Parent Guide: Fun and Easy Math Activities for Kids
Having a secret stash of math activities for kids can certainly come in handy for parents, babysitters, teachers, and virtually anyone who spends time with children. Whether mom and dad are trying to prepare their preschooler for kindergarten or they simply want to help their youngster get the hang of some tricky math functions, a fun one-on-one math activity can be just the ticket to gaining a child’s interest and participation in math. For some, mathematics comes easy but for others it can take a lot of practice and memorization. Children who are struggling to understand a math concept or who simply seem disinterested in learning about mathematics will need something fun and intriguing to get them involved. The following math activities for kids are just a few great ideas that parents can use to get help their children explore a more practical and interesting side of math.
Shape-Building with Food
Shapes can be a difficult area for preschoolers to get a grasp of, particularly some of the more complex shapes such as pentagon and hexagon. A fun way to introduce an interesting hands-on approach to learning shapes is to involve food. One could use anything that the child likes as long as the foods have the ability to create whichever shapes are going to be taught to the child. Pretzel sticks and marshmallows work really well for this project because the pretzel sticks can be used to pierce the marshmallows which will hold the pieces together. The child can be encouraged to snap pieces off of the pretzel sticks in order to make the necessary shape. For instance, to create a rectangle the child would need two regular-length pretzel sticks and two that have been slightly trimmed (munched-on). Instead of marshmallows, one might also use jelly candy or gum drops.

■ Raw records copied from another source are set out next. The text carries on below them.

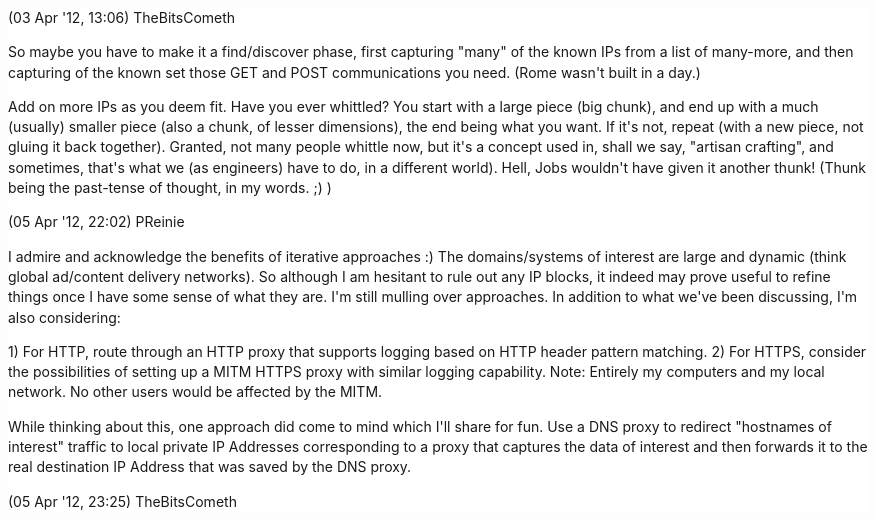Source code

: </p></div><div id="comment-9921-info" class="comment-info"><span class="comment-age">(03 Apr '12, 13:06)</span> TheBitsCometh</div></div><span id="9974"></span><div id="comment-9974" class="comment"><div id="post-9974-score" class="comment-score"></div><div class="comment-text"><p>So maybe you have to make it a find/discover phase, first capturing "many" of the known IPs from a list of many-more, and then capturing of the known set those GET and POST communications you need. (Rome wasn't built in a day.)</p><p>Add on more IPs as you deem fit. Have you ever whittled? You start with a large piece (big chunk), and end up with a much (usually) smaller piece (also a chunk, of lesser dimensions), the end being what you want. If it's not, repeat (with a new piece, not gluing it back together). Granted, not many people whittle now, but it's a concept used in, shall we say, "artisan crafting", and sometimes, that's what we (as engineers) have to do, in a different world). Hell, Jobs wouldn't have given it another thunk! (Thunk being the past-tense of thought, in my words. ;) )</p></div><div id="comment-9974-info" class="comment-info"><span class="comment-age">(05 Apr '12, 22:02)</span> PReinie</div></div><span id="9976"></span><div id="comment-9976" class="comment"><div id="post-9976-score" class="comment-score"></div><div class="comment-text"><p>I admire and acknowledge the benefits of iterative approaches :) The domains/systems of interest are large and dynamic (think global ad/content delivery networks). So although I am hesitant to rule out any IP blocks, it indeed may prove useful to refine things once I have some sense of what they are. I'm still mulling over approaches. In addition to what we've been discussing, I'm also considering:</p><p>1) For HTTP, route through an HTTP proxy that supports logging based on HTTP header pattern matching. 2) For HTTPS, consider the possibilities of setting up a MITM HTTPS proxy with similar logging capability. Note: Entirely my computers and my local network. No other users would be affected by the MITM.</p><p>While thinking about this, one approach did come to mind which I'll share for fun. Use a DNS proxy to redirect "hostnames of interest" traffic to local private IP Addresses corresponding to a proxy that captures the data of interest and then forwards it to the real destination IP Address that was saved by the DNS proxy.</p></div><div id="comment-9976-info" class="comment-info"><span class="comment-age">(05 Apr '12, 23:25)</span> TheBitsCometh</div></div></div><div id="comment-tools-9920" class="comment-tools"></div><div class="clear"></div><div id="comment-9920-form-container" class="comment-form-container"></div><div class="clear"></div></div></td></tr></tbody></table>

</div>

<div class="paginator-container-left">

</div>

</div>

</div>

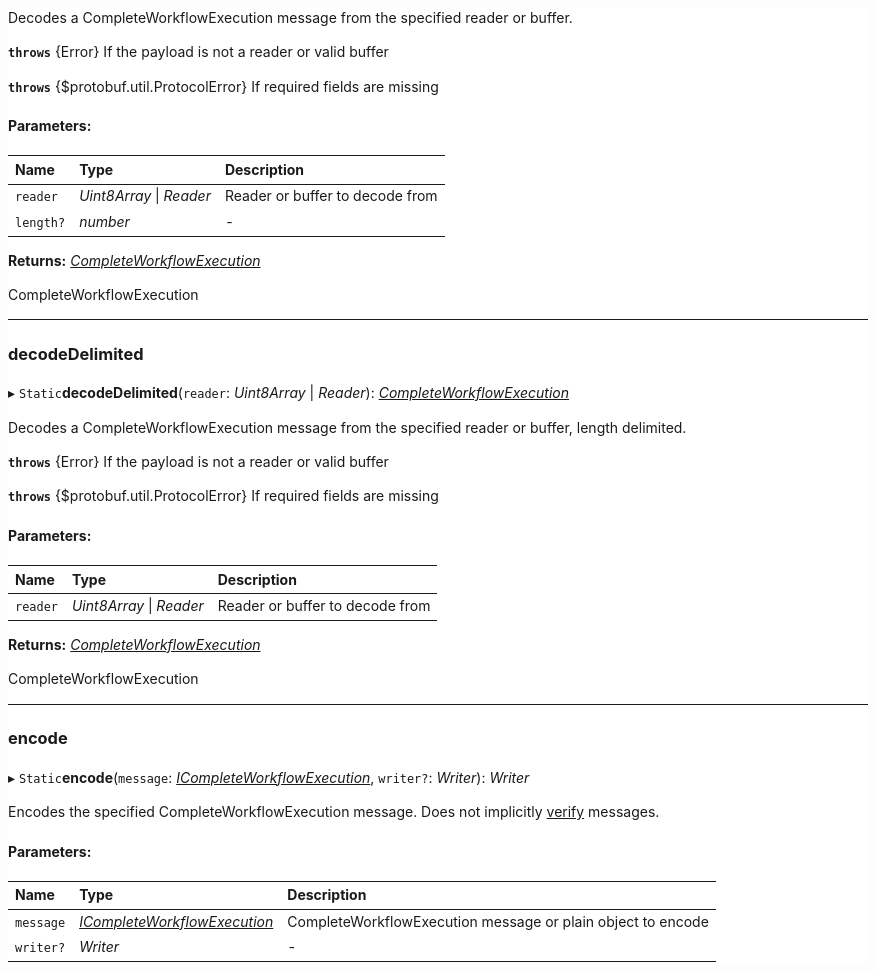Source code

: Decodes a CompleteWorkflowExecution message from the specified reader or buffer.

**`throws`** {Error} If the payload is not a reader or valid buffer

**`throws`** {$protobuf.util.ProtocolError} If required fields are missing

#### Parameters:

Name | Type | Description |
:------ | :------ | :------ |
`reader` | *Uint8Array* \| *Reader* | Reader or buffer to decode from   |
`length?` | *number* | - |

**Returns:** [*CompleteWorkflowExecution*](proto.coresdk.workflow_commands.completeworkflowexecution.md)

CompleteWorkflowExecution

___

### decodeDelimited

▸ `Static`**decodeDelimited**(`reader`: *Uint8Array* \| *Reader*): [*CompleteWorkflowExecution*](proto.coresdk.workflow_commands.completeworkflowexecution.md)

Decodes a CompleteWorkflowExecution message from the specified reader or buffer, length delimited.

**`throws`** {Error} If the payload is not a reader or valid buffer

**`throws`** {$protobuf.util.ProtocolError} If required fields are missing

#### Parameters:

Name | Type | Description |
:------ | :------ | :------ |
`reader` | *Uint8Array* \| *Reader* | Reader or buffer to decode from   |

**Returns:** [*CompleteWorkflowExecution*](proto.coresdk.workflow_commands.completeworkflowexecution.md)

CompleteWorkflowExecution

___

### encode

▸ `Static`**encode**(`message`: [*ICompleteWorkflowExecution*](../interfaces/proto.coresdk.workflow_commands.icompleteworkflowexecution.md), `writer?`: *Writer*): *Writer*

Encodes the specified CompleteWorkflowExecution message. Does not implicitly [verify](proto.coresdk.workflow_commands.completeworkflowexecution.md#verify) messages.

#### Parameters:

Name | Type | Description |
:------ | :------ | :------ |
`message` | [*ICompleteWorkflowExecution*](../interfaces/proto.coresdk.workflow_commands.icompleteworkflowexecution.md) | CompleteWorkflowExecution message or plain object to encode   |
`writer?` | *Writer* | - |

Greater/Lesser Than with Legos
For some children, overcoming the “greater than, lesser than” milestone can be a difficult task. Understanding what these commonly-used math phrases mean can be so difficult in itself, along with numbers being thrown into the mix, that some children simply zone-out. A great way to show a child exactly what greater and lesser means is to give them something physical to represent the numbers. What better way to do this than to use Legos? Use a flat foundation Lego piece and use two different colors to represent the numbers that the blocks will represent. For instance, if the question is 3 _ 8 then one might use three red blocks stacked on top of one another to represent the first figure and eight blue blocks stacked to represent the second figure. This “real life” representation of a greater than/less than scenario helps the child to understand that the equations aren’t as foreign as they seem on paper. To jazz up this activity a bit, consider putting numbered pieces of paper into a bowl and have the child randomly select two numbers. Have the child lay them on a table in front of the Lego foundation and assist him or her in building the towers that will represent each number. Give the child a piece of paper with the greater than/less than symbol, >, and have him or her place it in the correct position between the numbers.
Number Bonds with Jelly Beans
Number bonds not only help children understand addition and subtraction, but in many cases this practice helps them to gather information from a picture and put the data to practical use. If a child struggles with number bonds then it might be time to break open a bag of jelly beans and sit down for a math lesson! For any math activities for kids involving food, always make sure that the child has freshly-washed hands and a clean work space. For this activity one will need a piece of paper with three large circles drawn to form the points of a triangle. Lines should be drawn from the top circle to both of the circles below. Now, place however many jelly beans are needed into the top circle. Say, one uses eight jelly beans for the “whole” number in the first problem. Ask the child how many jelly beans are needed in each of the bottom circles to equal the same amount in the top circle. If the child seems reluctant to get started then provide part of the answer for them. For instance, mom or dad could put eight jelly beans in the top circle and three in one of the bottom circles. This way the question now turns into: if we have three jelly beans, how many more do we need to make eight? This can make number bonds much easier to grasp, plus the child gets to enjoy a few jelly beans for his or her hard work!
A well-rounded stash of math activities for kids must also include measurement. Measuring in proper units may be a bit advanced for younger children, but that doesn’t mean that young children can’t practice measuring in order to get an appreciation for its usefulness and practicality. Consider using Legos, blocks, or another collection of items that are exactly the same size. Teach the child to start at the beginning of an object and add one block after another until they have reached the end of the object. Afterward, ask the child how many units tall or wide the object is. For fun, start with the child’s foot, having them measure from toe to heel. With a bit of guidance and praise it won’t be long before the child is measuring everything in the house!